Могло ли уже хоть что - то стать лучше? Честно говоря, я не знала. А хуже? Просто несомненно. И как гласил древний закон, и двух зол нужно было выбирать то, что могло принести меньше вреда. Так я и сделала, честно говоря, сокращая расстояние между собой и Уильямом небольшими и размеренными шагами, не сводя с него взгляда. Он повернулся, смотря на меня, а я не знала, что ему сказать и какой еще вопрос задать, зато я знала совершенно точно, что никому из нас неизвестно, что будет с нами завтра. И как знать, какой из разговоров может стать последним?
- Твои слова про то, что это только твое бремя.. Ты решил ударить меня моим же оружием? Возможно прозвучало довольно цинично и словно подтверждая это, подойдя к Уильяму совсем близко, я кривовато усмехнулась, вот только весело мне сейчас совсем не было. Размышления про отца, про Джека, про Уилла. Я не слишком-то любила поддаваться сентиментальному настроению и впадать в меланхолию, но видимо, весь вечер располагал к тому. И за это, надо сказать, я тоже на себя злилась. В конце концов, я не была сопливой девчонкой, начинающей ныть и жалеть себя по любому поводу, никогда не походила на собственных сверстниц, вот только это вовсе не значило того, что все чувства мои - азарт для боя и блеск в глазах, когда я смотрела на море. Просто среди мужчин и в частности пиратов, я быстро научилась быть сильной. Вполне возможно, что это просто было у меня в крови. Кто знает?

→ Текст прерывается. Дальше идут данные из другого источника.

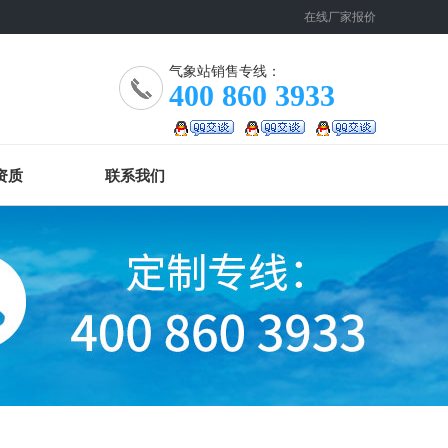
在线厂家报价
气象站销售专线：
400 860 3933
资质
联系我们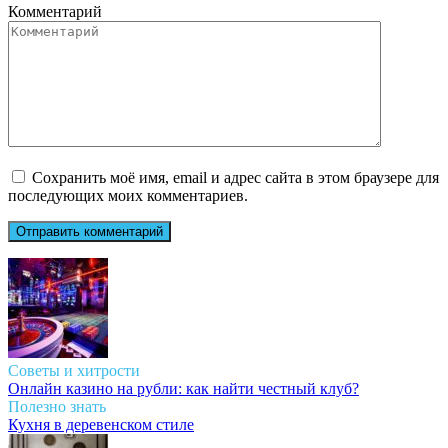
Комментарий
Сохранить моё имя, email и адрес сайта в этом браузере для
последующих моих комментариев.
Советы и хитрости
Онлайн казино на рубли: как найти честный клуб?
Полезно знать
Кухня в деревенском стиле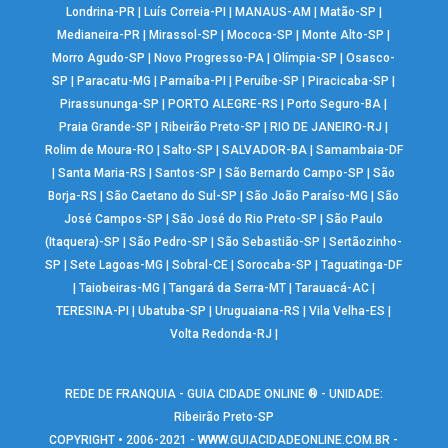
Londrina-PR
|
Luís Correia-PI
|
MANAUS-AM
|
Matão-SP
|
Medianeira-PR
|
Mirassol-SP
|
Mococa-SP
|
Monte Alto-SP
|
Morro Agudo-SP
|
Novo Progresso-PA
|
Olímpia-SP
|
Osasco-
SP
|
Paracatu-MG
|
Parnaíba-PI
|
Peruíbe-SP
|
Piracicaba-SP
|
Pirassununga-SP
|
PORTO ALEGRE-RS
|
Porto Seguro-BA
|
Praia Grande-SP
|
Ribeirão Preto-SP
|
RIO DE JANEIRO-RJ
|
Rolim de Moura-RO
|
Salto-SP
|
SALVADOR-BA
|
Samambaia-DF
|
Santa Maria-RS
|
Santos-SP
|
São Bernardo Campo-SP
|
São
Borja-RS
|
São Caetano do Sul-SP
|
São João Paraíso-MG
|
São
José Campos-SP
|
São José do Rio Preto-SP
|
São Paulo
(Itaquera)-SP
|
São Pedro-SP
|
São Sebastião-SP
|
Sertãozinho-
SP
|
Sete Lagoas-MG
|
Sobral-CE
|
Sorocaba-SP
|
Taguatinga-DF
|
Taiobeiras-MG
|
Tangará da Serra-MT
|
Tarauacá-AC
|
TERESINA-PI
|
Ubatuba-SP
|
Uruguaiana-RS
|
Vila Velha-ES
|
Volta Redonda-RJ
|
REDE DE FRANQUIA - GUIA CIDADE ONLINE ® - UNIDADE:
Ribeirão Preto-SP
COPYRIGHT • 2006-2021 -
WWW.GUIACIDADEONLINE.COM.BR
-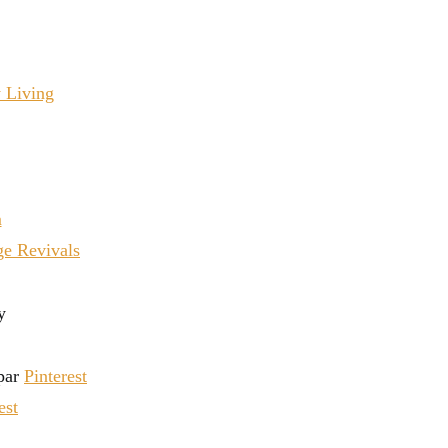
 Living
m
ge Revivals
 par
Pinterest
est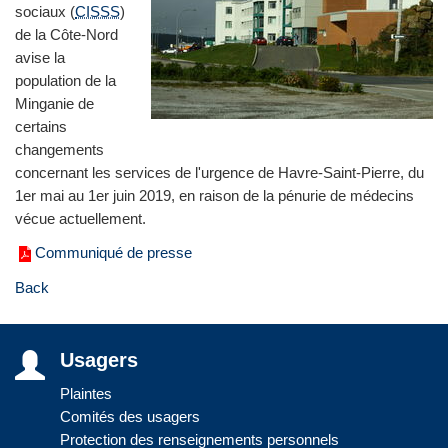
sociaux (
CISSS
)
de la Côte-Nord
avise la
population de la
Minganie de
certains
changements
concernant les services de l'urgence de Havre-Saint-Pierre, du
1er mai au 1er juin 2019, en raison de la pénurie de médecins
vécue actuellement.
Communiqué de presse
Back
Usagers
Plaintes
Comités des usagers
Protection des renseignements personnels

- Может быть,все же не стоило? Я снова была не права, накидываясь на него с обвинениями, и мотивы его можно было понять. Разве не сделала бы я того же самого ради собственного отца? Не попыталась бы найти его, чего бы мне это не стоило? Да даже осознавая, что он умер, я пыталась вернуть его, пыталась бросить ему эту веревку для спасения, разве можно было осуждать за это Уильяма? Вот только здравый смысл мне говорил одно, а природная импульсивность и упрямость заставляли поступать совсем иначе. Нет, я уже не была зла на Уилла за его поступок, точнее говоря, только чуть-чуть, вот только глупо было бы, если бы после обвинений на палубе, я бросилась сейчас к нему на шею, с заверениями о том, что люблю только его. Всему свое время, всему свое место и даже словам. А сейчас для них было явно не время.Не те отношения между нами были сейчас, не то доверие, которым мы когда-то располагали. Когда-то все казалось так просто, а сейчас казалось, что сложнее уже просто некуда. Любила ли я его по-прежнему? Просто безусловно. Отказывалась ли я от своих слов, данных ему когда-то, что хочу быть его? Нет. Чувствовал ли он все еще тоже самое по отношению ко мне? Я не знала. Поэтому я вглядывалась в его темные глаза, пытаясь найти в них ответ, но не видела его. Возможно, слишком долго мы не были друг с другом откровенны для того, что бы по-прежнему чувствовать друг друга и понимать без слов. Может быть, в этом была моя вина, возможно - его, но скорее всего наша. И именно своей я не умоляла ни на грамм. Вот только проще мне от этого никак не становилось. И если сейчас Уильям не захочет говорить со мной, после той грубости, что услышал в свой адрес, я его пойму. Но все же, я надеялась, что он, как и я, понимает прекрасно, что нам это необходимо, а иначе впереди уже ничего не будет. И каждое следующее наше слово, каждый последующий поступок, может стать началом конца.